* WHAT YOU WILL DO *
Please copy out each line of the entries in which "ideale" appears.

[Opening INPUT MATERIAL section]

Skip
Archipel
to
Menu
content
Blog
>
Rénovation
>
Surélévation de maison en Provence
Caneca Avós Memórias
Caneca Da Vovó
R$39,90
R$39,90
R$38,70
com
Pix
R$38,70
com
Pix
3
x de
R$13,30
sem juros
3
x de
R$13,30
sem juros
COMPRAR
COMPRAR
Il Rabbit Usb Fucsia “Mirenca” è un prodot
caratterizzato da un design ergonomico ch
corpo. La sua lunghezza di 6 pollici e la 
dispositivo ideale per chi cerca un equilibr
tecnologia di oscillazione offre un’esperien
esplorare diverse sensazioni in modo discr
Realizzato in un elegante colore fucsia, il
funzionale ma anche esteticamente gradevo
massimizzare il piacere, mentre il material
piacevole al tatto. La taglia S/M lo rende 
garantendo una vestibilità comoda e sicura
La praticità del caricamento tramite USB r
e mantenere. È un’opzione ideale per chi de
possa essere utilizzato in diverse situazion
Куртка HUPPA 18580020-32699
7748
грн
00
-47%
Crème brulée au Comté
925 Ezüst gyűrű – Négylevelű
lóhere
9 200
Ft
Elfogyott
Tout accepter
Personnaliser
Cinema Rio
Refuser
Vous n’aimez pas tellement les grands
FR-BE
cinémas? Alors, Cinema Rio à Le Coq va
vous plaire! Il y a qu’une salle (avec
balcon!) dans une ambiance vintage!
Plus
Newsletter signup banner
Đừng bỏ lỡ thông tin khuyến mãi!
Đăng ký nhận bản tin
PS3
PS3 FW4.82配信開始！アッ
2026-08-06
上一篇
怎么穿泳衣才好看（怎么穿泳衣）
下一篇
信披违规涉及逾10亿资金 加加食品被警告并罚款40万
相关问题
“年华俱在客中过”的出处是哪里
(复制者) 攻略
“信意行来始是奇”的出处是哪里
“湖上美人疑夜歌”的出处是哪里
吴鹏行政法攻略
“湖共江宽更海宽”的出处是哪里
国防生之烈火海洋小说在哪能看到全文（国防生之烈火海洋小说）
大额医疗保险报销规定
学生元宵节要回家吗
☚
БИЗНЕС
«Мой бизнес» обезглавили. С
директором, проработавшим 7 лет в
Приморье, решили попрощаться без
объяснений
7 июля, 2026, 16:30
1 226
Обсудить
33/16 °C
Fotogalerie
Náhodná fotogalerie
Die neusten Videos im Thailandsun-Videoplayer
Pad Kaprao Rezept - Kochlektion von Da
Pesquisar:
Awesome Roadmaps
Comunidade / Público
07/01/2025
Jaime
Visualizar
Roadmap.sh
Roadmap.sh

[Closing INPUT MATERIAL section]

* WRITTEN REPLY *
dispositivo ideale per chi cerca un equilibr
e mantenere. È un’opzione ideale per chi de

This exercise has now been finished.